Diğer durumlar için genellikle otomatik ISO değerinde diyafram önceliği kullanıyorum. Açıklık, alan derinliğini kontrol eden şeydir ve benim kontrolümde bu kritik parametreye sahip olmak istiyorum. Bazen, hareket bulanıklığı efekti ararken, enstantane önceliğini kullanırım ve kameranın açıklığı seçmesine ve otomatik ISO kullanmasına izin veririm.

Bu arada, iyi bir fotoğrafçı olmak istiyorsan, endişelendiğin tek parametre pozlama değil. Fotoğraf makinenizin odaklanma ve patlama ayarlarını kontrol etmelisiniz. Aksiyon fotoğrafçılığı için, büyük olasılıkla seri çekim modunda servo otofokus kullanmak, astrofotografi ve havai fişek fotoğrafçılığı için muhtemelen manuel odaklama kullanmak, diğer durumlarda da seri çekim modu olmadan tek çekimli otomatik odaklama kullanmak isteyebilirsiniz.

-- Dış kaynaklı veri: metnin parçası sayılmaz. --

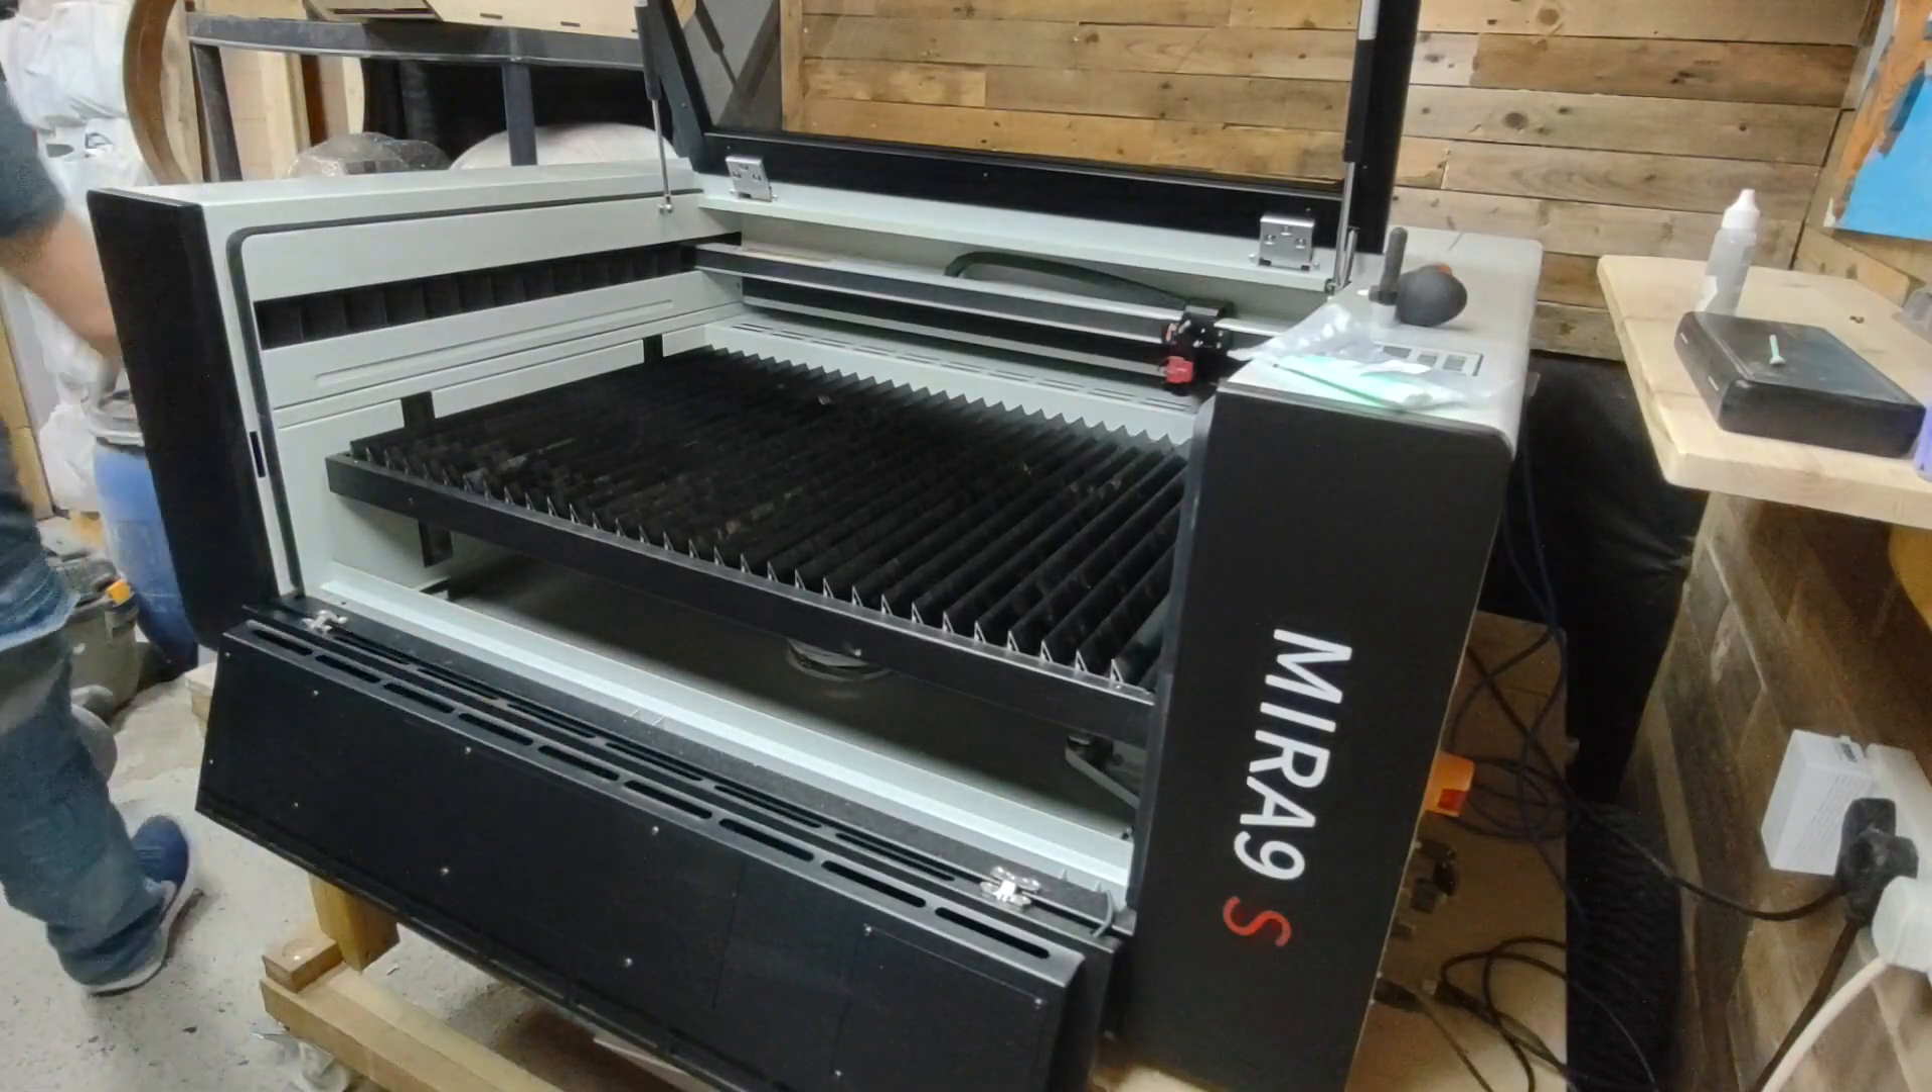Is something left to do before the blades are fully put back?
No.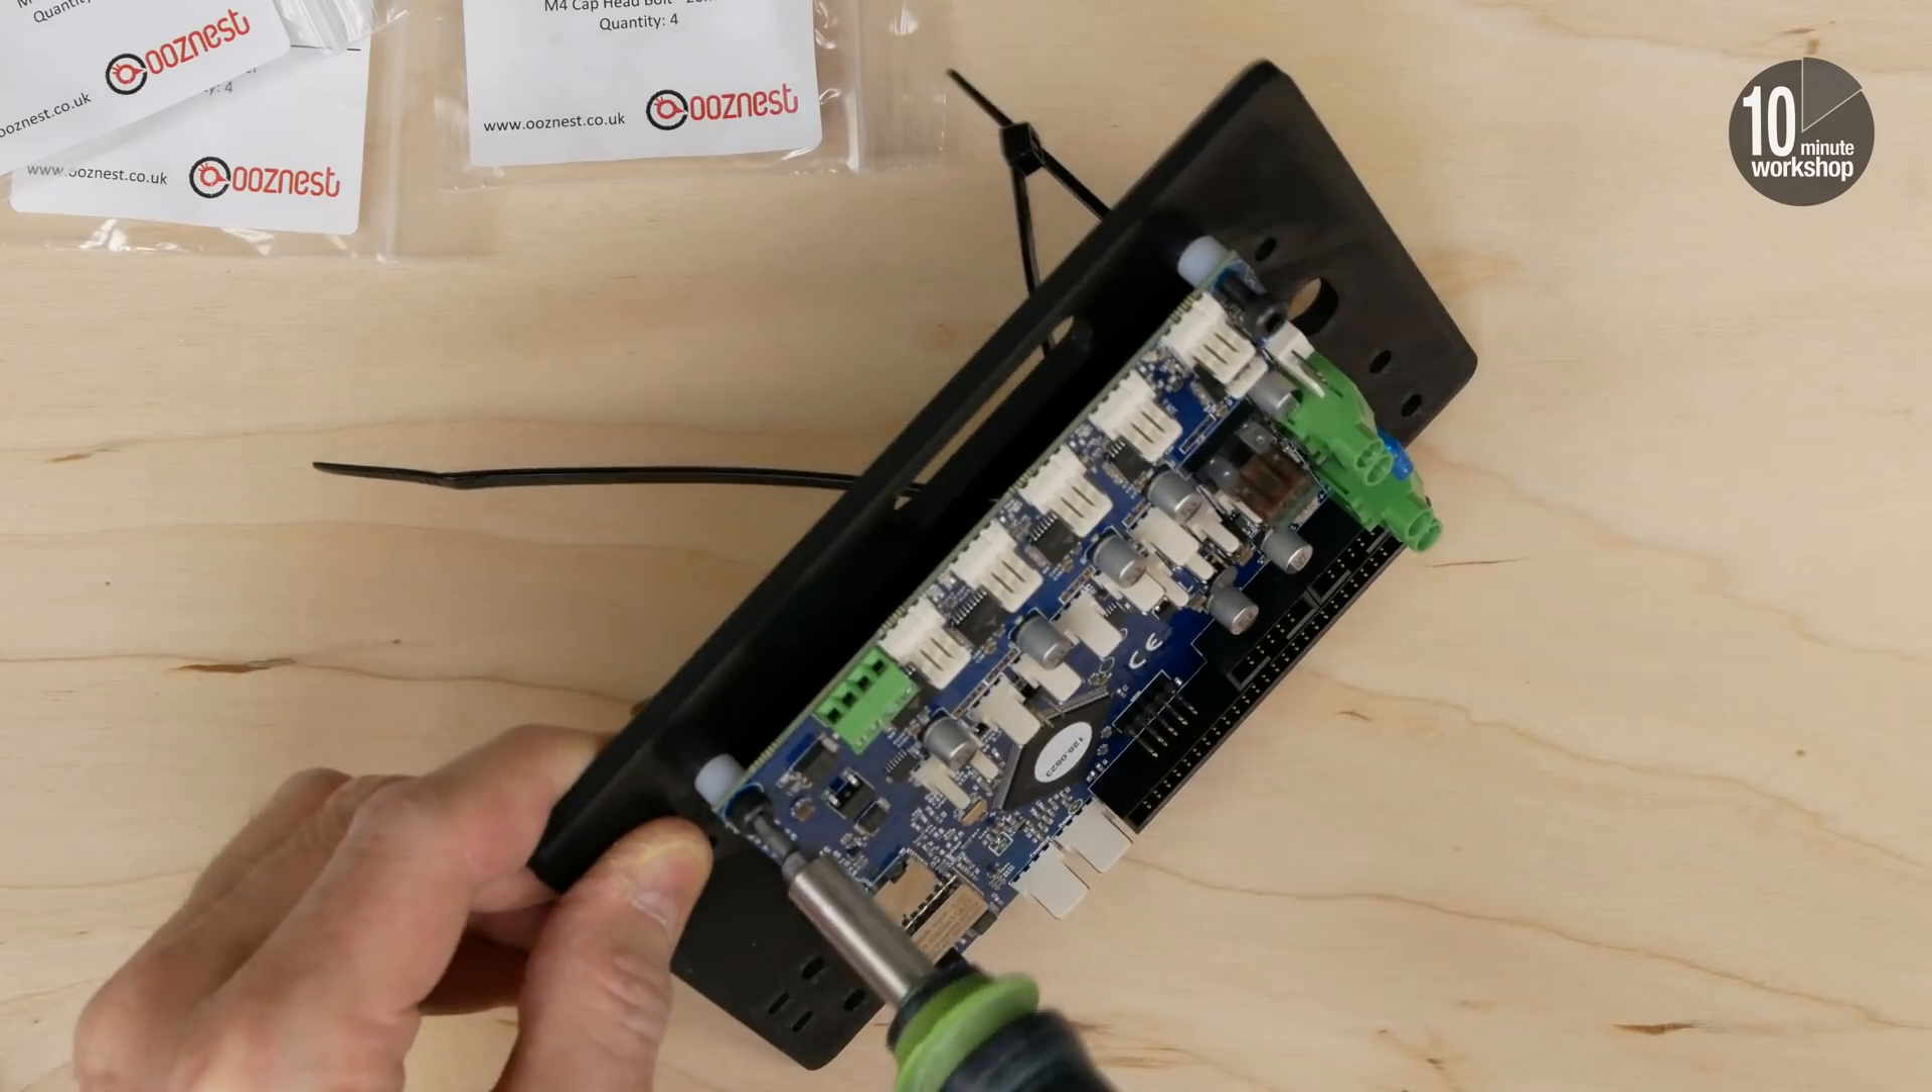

Öyleyse soruyu cevaplamak için: manuel modunu profesyonel olarak kullanmamalısınız. Otomatik modu da kullanmamalısınız. Arada bir şey kullanmalısın. Bunlar arasında çok fazla orta yol var (Otomatik ISO kullanıyor musunuz kullanıyor musunuz? Deklanşör veya diyafram önceliği kullanıyor musunuz? Flaş kullanıyorsanız, TTL kullanıyor musunuz?)

Sitemizi kullandığınızda şunları okuyup anladığınızı kabul etmiş olursunuz: Çerez Politikası ve Gizlilik Politikası.
Licensed under cc by-sa 3.0 with attribution required.